HOW TO COMPLETE THIS TASK: Please retype all of the following entries exactly.

▼▼▼

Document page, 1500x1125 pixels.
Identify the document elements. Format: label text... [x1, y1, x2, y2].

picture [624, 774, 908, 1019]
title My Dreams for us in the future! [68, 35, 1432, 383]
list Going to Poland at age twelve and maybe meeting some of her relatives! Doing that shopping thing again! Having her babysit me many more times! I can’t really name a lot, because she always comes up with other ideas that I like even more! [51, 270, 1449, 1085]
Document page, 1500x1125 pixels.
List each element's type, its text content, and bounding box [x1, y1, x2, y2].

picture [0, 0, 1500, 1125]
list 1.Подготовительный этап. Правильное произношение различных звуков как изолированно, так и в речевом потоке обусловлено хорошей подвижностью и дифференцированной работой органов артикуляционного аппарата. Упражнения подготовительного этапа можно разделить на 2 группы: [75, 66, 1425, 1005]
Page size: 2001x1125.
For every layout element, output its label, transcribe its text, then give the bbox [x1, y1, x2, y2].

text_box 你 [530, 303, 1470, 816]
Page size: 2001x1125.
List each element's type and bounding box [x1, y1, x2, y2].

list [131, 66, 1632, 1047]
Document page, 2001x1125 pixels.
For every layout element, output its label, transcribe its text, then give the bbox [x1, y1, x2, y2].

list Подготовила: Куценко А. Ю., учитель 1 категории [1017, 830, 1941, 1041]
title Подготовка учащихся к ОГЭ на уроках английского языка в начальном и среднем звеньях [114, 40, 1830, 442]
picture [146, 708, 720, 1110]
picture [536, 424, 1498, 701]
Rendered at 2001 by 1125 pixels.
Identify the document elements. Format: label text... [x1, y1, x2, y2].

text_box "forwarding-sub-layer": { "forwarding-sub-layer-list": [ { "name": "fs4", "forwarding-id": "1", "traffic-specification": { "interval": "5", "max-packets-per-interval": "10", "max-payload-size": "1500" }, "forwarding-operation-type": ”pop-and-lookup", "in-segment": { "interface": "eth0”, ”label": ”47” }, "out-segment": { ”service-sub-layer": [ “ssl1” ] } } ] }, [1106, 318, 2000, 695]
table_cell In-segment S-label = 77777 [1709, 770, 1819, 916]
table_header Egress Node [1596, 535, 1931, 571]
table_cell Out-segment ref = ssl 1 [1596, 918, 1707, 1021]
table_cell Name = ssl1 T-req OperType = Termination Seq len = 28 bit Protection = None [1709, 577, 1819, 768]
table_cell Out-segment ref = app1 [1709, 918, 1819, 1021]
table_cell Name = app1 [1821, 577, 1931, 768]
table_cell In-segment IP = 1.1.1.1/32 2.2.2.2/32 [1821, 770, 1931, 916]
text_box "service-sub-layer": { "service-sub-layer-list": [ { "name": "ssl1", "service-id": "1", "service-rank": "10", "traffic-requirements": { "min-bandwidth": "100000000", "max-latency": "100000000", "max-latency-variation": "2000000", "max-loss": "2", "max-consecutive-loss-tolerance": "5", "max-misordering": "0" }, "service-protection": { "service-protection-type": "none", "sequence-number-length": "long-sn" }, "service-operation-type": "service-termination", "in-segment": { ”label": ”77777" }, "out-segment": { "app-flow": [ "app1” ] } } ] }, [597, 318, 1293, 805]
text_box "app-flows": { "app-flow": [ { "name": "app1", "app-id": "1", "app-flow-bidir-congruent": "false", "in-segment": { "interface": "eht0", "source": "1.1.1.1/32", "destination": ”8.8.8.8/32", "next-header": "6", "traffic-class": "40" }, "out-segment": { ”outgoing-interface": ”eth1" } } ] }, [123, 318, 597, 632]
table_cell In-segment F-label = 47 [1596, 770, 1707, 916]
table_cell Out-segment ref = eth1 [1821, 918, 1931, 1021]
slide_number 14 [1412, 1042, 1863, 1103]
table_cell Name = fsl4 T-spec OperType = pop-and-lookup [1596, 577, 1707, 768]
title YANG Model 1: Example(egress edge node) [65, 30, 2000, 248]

▲▲▲

RESULT OF THE TASK:
Document page, 1500x1125 pixels.
Identify the document elements. Format: label text... [x1, y1, x2, y2].

picture [624, 774, 908, 1019]
title My Dreams for us in the future! [68, 35, 1432, 383]
list Going to Poland at age twelve and maybe meeting some of her relatives! Doing that shopping thing again! Having her babysit me many more times! I can’t really name a lot, because she always comes up with other ideas that I like even more! [51, 270, 1449, 1085]
Document page, 1500x1125 pixels.
List each element's type, its text content, and bounding box [x1, y1, x2, y2].

picture [0, 0, 1500, 1125]
list 1.Подготовительный этап. Правильное произношение различных звуков как изолированно, так и в речевом потоке обусловлено хорошей подвижностью и дифференцированной работой органов артикуляционного аппарата. Упражнения подготовительного этапа можно разделить на 2 группы: [75, 66, 1425, 1005]
Page size: 2001x1125.
For every layout element, output its label, transcribe its text, then give the bbox [x1, y1, x2, y2].

text_box 你 [530, 303, 1470, 816]
Page size: 2001x1125.
List each element's type and bounding box [x1, y1, x2, y2].

list [131, 66, 1632, 1047]
Document page, 2001x1125 pixels.
For every layout element, output its label, transcribe its text, then give the bbox [x1, y1, x2, y2].

list Подготовила: Куценко А. Ю., учитель 1 категории [1017, 830, 1941, 1041]
title Подготовка учащихся к ОГЭ на уроках английского языка в начальном и среднем звеньях [114, 40, 1830, 442]
picture [146, 708, 720, 1110]
picture [536, 424, 1498, 701]
Rendered at 2001 by 1125 pixels.
Identify the document elements. Format: label text... [x1, y1, x2, y2].

text_box "forwarding-sub-layer": { "forwarding-sub-layer-list": [ { "name": "fs4", "forwarding-id": "1", "traffic-specification": { "interval": "5", "max-packets-per-interval": "10", "max-payload-size": "1500" }, "forwarding-operation-type": ”pop-and-lookup", "in-segment": { "interface": "eth0”, ”label": ”47” }, "out-segment": { ”service-sub-layer": [ “ssl1” ] } } ] }, [1106, 318, 2000, 695]
table_cell In-segment S-label = 77777 [1709, 770, 1819, 916]
table_header Egress Node [1596, 535, 1931, 571]
table_cell Out-segment ref = ssl 1 [1596, 918, 1707, 1021]
table_cell Name = ssl1 T-req OperType = Termination Seq len = 28 bit Protection = None [1709, 577, 1819, 768]
table_cell Out-segment ref = app1 [1709, 918, 1819, 1021]
table_cell Name = app1 [1821, 577, 1931, 768]
table_cell In-segment IP = 1.1.1.1/32 2.2.2.2/32 [1821, 770, 1931, 916]
text_box "service-sub-layer": { "service-sub-layer-list": [ { "name": "ssl1", "service-id": "1", "service-rank": "10", "traffic-requirements": { "min-bandwidth": "100000000", "max-latency": "100000000", "max-latency-variation": "2000000", "max-loss": "2", "max-consecutive-loss-tolerance": "5", "max-misordering": "0" }, "service-protection": { "service-protection-type": "none", "sequence-number-length": "long-sn" }, "service-operation-type": "service-termination", "in-segment": { ”label": ”77777" }, "out-segment": { "app-flow": [ "app1” ] } } ] }, [597, 318, 1293, 805]
text_box "app-flows": { "app-flow": [ { "name": "app1", "app-id": "1", "app-flow-bidir-congruent": "false", "in-segment": { "interface": "eht0", "source": "1.1.1.1/32", "destination": ”8.8.8.8/32", "next-header": "6", "traffic-class": "40" }, "out-segment": { ”outgoing-interface": ”eth1" } } ] }, [123, 318, 597, 632]
table_cell In-segment F-label = 47 [1596, 770, 1707, 916]
table_cell Out-segment ref = eth1 [1821, 918, 1931, 1021]
slide_number 14 [1412, 1042, 1863, 1103]
table_cell Name = fsl4 T-spec OperType = pop-and-lookup [1596, 577, 1707, 768]
title YANG Model 1: Example(egress edge node) [65, 30, 2000, 248]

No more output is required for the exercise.